#### Lesetext
- - -
US-Aussenminister Antony Blinken hat in der ukrainischen Hauptstadt nicht nur über Waffenlieferungen für die von Russland angegriffene Ukraine gesprochen, sondern auch musikalisches Talent bewiesen und sich kurzerhand in einen Rockstar verwandelt. Der 62-Jährige betrat am Dienstagabend (Ortszeit) in einer Kiewer Bar die Bühne und griff zur Gitarre, wie auf einem Video zu sehen war.

«Ich weiss, das sind wirklich schwere Zeiten», sagte der US-Chefdiplomat. Aber die Menschen in der Ukraine sollten wissen, dass die USA und die freie Welt hinter ihnen stünden. Dann fing die Band auf der Bühne an, Neil Youngs «Rockin' in the Free World» zu spielen. Blinken begleitete den 1989 erschienenen Hit auf der Gitarre und sang den Refrain mit.
- - -
#### Datensätze
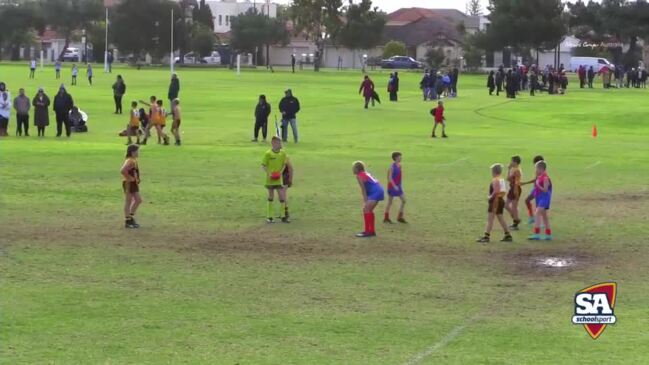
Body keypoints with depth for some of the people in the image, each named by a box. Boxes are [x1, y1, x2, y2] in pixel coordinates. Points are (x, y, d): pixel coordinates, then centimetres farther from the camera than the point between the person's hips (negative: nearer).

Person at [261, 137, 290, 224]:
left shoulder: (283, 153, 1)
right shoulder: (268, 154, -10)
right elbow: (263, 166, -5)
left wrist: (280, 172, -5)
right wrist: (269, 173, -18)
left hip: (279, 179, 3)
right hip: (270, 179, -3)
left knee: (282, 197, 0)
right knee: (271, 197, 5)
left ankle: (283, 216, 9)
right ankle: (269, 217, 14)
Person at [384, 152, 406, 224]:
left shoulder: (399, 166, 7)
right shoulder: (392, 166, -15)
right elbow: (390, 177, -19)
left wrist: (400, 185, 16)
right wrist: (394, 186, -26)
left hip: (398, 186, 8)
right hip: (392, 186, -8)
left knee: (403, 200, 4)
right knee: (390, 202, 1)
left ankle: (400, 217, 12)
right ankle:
- - -
#### Übungsaufgaben
a: Welches Lied begann die Band laut Lesetext auf der Bühne zu spielen?
b: Gib den Abschnitt des Lesetexts von „US-Aussenminister Antony Blinken“ bis „zu sehen war.“ wortgetreu wieder.

#### Lösungen
a: Neil Youngs «Rockin' in the Free World».

b:
US-Aussenminister Antony Blinken hat in der ukrainischen Hauptstadt nicht nur über Waffenlieferungen für die von Russland angegriffene Ukraine gesprochen, sondern auch musikalisches Talent bewiesen und sich kurzerhand in einen Rockstar verwandelt. Der 62-Jährige betrat am Dienstagabend (Ortszeit) in einer Kiewer Bar die Bühne und griff zur Gitarre, wie auf einem Video zu sehen war.